### The data
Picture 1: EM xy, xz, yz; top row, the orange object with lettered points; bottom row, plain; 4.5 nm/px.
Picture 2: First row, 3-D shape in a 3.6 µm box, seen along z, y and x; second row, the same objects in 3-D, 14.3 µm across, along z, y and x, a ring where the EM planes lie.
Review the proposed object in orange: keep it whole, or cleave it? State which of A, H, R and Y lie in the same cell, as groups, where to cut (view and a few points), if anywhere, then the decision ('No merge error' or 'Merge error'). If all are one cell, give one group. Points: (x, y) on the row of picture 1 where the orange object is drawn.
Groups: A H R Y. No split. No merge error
--
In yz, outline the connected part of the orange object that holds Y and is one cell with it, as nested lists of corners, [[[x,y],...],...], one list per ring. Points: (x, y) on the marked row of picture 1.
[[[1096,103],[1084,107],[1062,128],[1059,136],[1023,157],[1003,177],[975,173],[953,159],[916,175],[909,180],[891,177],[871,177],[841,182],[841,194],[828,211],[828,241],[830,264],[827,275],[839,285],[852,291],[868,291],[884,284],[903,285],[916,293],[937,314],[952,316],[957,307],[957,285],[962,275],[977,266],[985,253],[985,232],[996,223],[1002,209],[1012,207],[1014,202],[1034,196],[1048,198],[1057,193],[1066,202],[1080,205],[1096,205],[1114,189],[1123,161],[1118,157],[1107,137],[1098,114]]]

### Task objective
The reply should hold only the lines of the listing above starting at the line containing "Picture 1: EM" and ending at the line containing "Picture 2: First", exactly as written.

### Answer section
Picture 1: EM xy, xz, yz; top row, the orange object with lettered points; bottom row, plain; 4.5 nm/px.
Picture 2: First row, 3-D shape in a 3.6 µm box, seen along z, y and x; second row, the same objects in 3-D, 14.3 µm across, along z, y and x, a ring where the EM planes lie.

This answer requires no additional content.